If you said yes to any of these questions, I strongly urge you to keep reading.
We all want to do what we can to help friends, family, co-workers, and other loved ones in our lives. But sometimes we do it at the expense of our mental/emotional health, and physical health. Today I want to help you and empower you to SAY NO! I also want to tell you how you can do so with grace.
The Tiny, 2 Letter Word We All Struggle With
No. NO. Noooo.
Literally only 2 letters (unless you exaggerate it like I did the last time). These 2 letters often have us stumbling. It’s so hard to say no sometimes.
I think it’s hard for a lot of us because we are afraid of what the other party’s reaction may be. It can feel like such a “loaded” word.
Because of the fear we have of saying no, we find ourselves saying “yes” to things we really don’t want to be saying yes to. That really needs to stop! It is something we all struggle with, and something that I personally continue to struggle with sometimes.
Stop saying yes to everything!
I want to start by saying this: in no way is this post meant to be negative. I genuinely want to help you to begin your new journey toward prioritizing your family, yourself, your wants, and your needs.
Often times it can be hard to find a balance when you are constantly finding yourself in “compromising” situations that you don’t want to be in. This can be anywhere from being around a group of people who make you uncomfortable, to constantly doing favors for people who don’t reciprocate them back to you.
If you’re anything like me, you’ve probably said yes many times to things that you didn’t want to do, didn’t feel like doing, or weren’t comfortable doing. Sometimes it just feels like we say yes to any and everything even when it isn’t mutually beneficial or it harms us in some way, shape, or form. We have to seriously sit down and ask ourselves, why? Why do we constantly put ourselves in situations that aren’t good for us, physically, emotionally, spiritually, etc just to please other people?
It was time for me to take back control of my life.
After experiencing multiple losses in 2019, I really stopped being that “yes” woman. I had to force myself to stop pushing myself to be around people I didn’t want to be around, I had to stop doing things I didn’t want to do, and I just had to put my foot down. It was time for me to take back control of my life. I had to learn to take care of me, my family, and our needs. If I didn’t, who would? That’s when I started saying no.
What Saying No Doesn’t Mean:
Saying no doesn’t mean that you don’t care about a person or a thing. It doesn’t mean that you don’t value relationships with other people. It doesn’t mean that you believe your needs to be above everyone else’s, and it certainly does not make you a selfish person.
We recognize that saying no might be hard because it can lead us to feeling guilty. It may even also hurt the person’s feelings that you’re saying no to, and it may even form somewhat of a “rift” between you and that person.
What it really means:
By saying no, you are really saying yes to you and your family.
You are saying yes to:
-Other opportunities that may have been missed if you had not said “no” to doing the other thing
-Being able to spend more time with your family;
-Being more productive
-Your mental (and sometimes physical) health
-Having more energy to do things that YOU want to do.

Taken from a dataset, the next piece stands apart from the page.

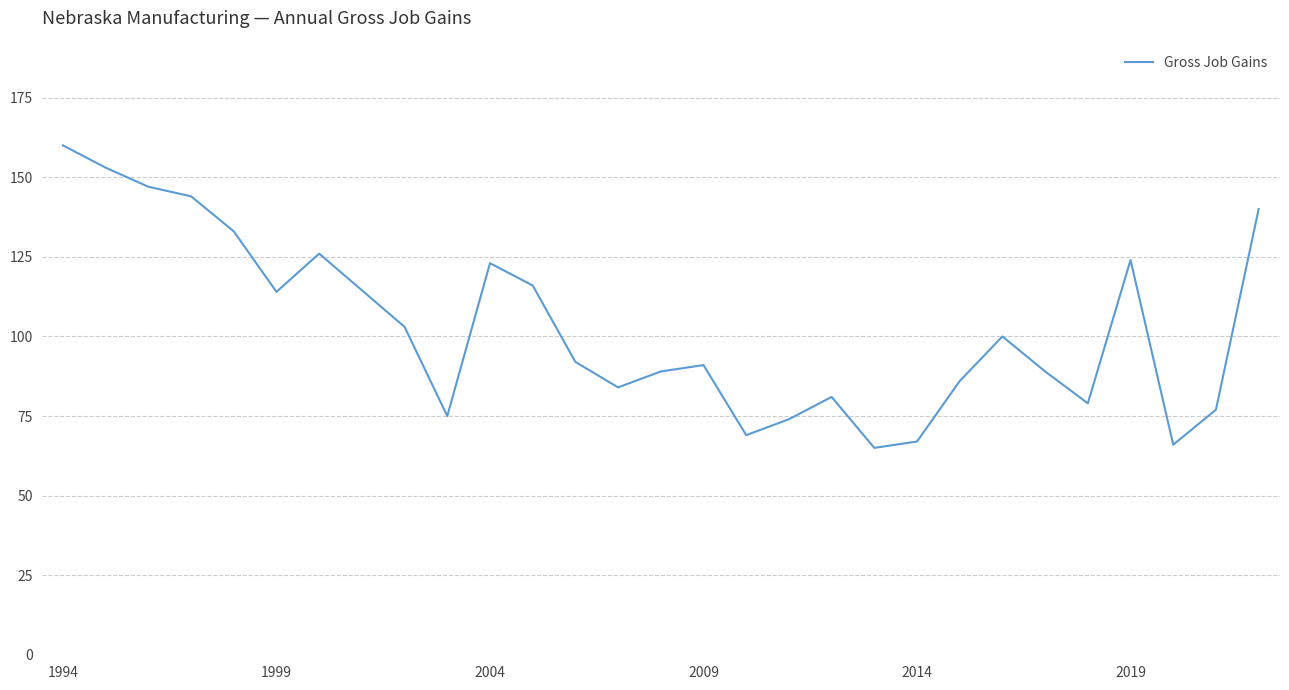

What is the maximum value shown in the chart?

160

Here are my 5 reasons to say no:
1. You protect your peace
2. Only YOU know what YOU want/need
3. You set boundaries when you say “no.”
4. Utilize that saved time to do something you want to do
5. You begin to prioritize YOU and your family
How to Say No With Grace
Like I mentioned earlier, you may end up feeling guilty or regretful for telling that person no. I want to tell you how to say no without feeling guilty, and without hurting the other party’s feelings.
First, avoid flat out saying no. Avoid saying “I’m too busy for. . .” because this can definitely cause hurt feelings.

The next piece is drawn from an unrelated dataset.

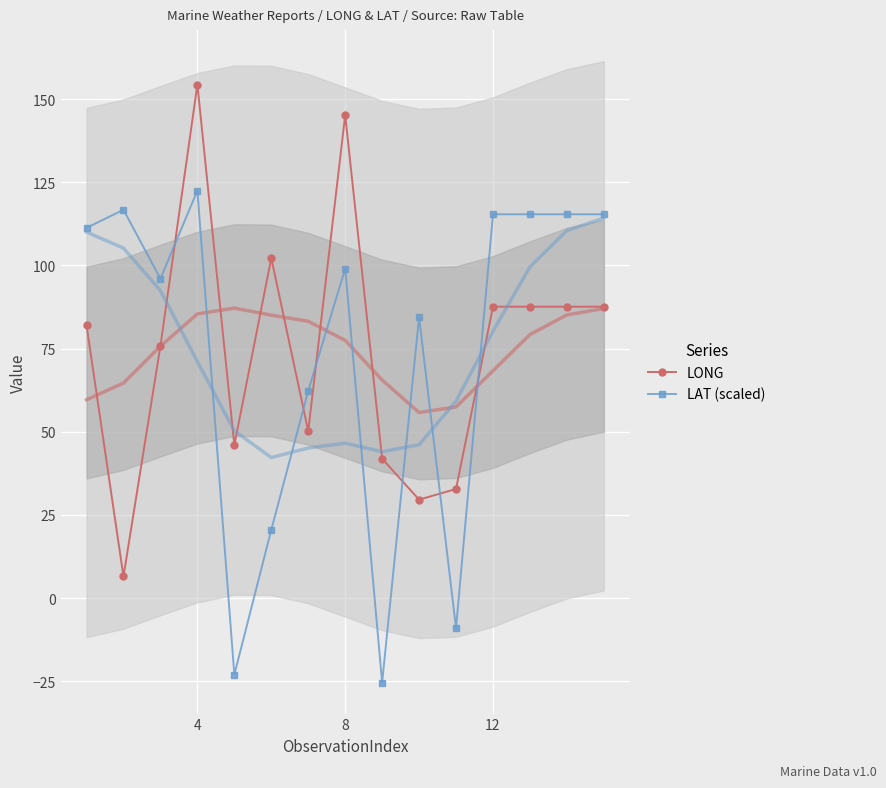

After their last crossing, which series has the higher values: LONG or LAT (scaled)?

LAT (scaled)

Instead, try leading with:
“I appreciate. . . but. . . “
“Thank you for. . . but. . .”
“Unfortunately I. . .
“I would love to. . . but. . .”
Again, I don’t want this post to come off as negative or that I’m promoting selfishness. I just feel like there are many of us in this world that will constantly put ourselves in harms way because we don’t know how to say no. I truly hope that this has helped someone.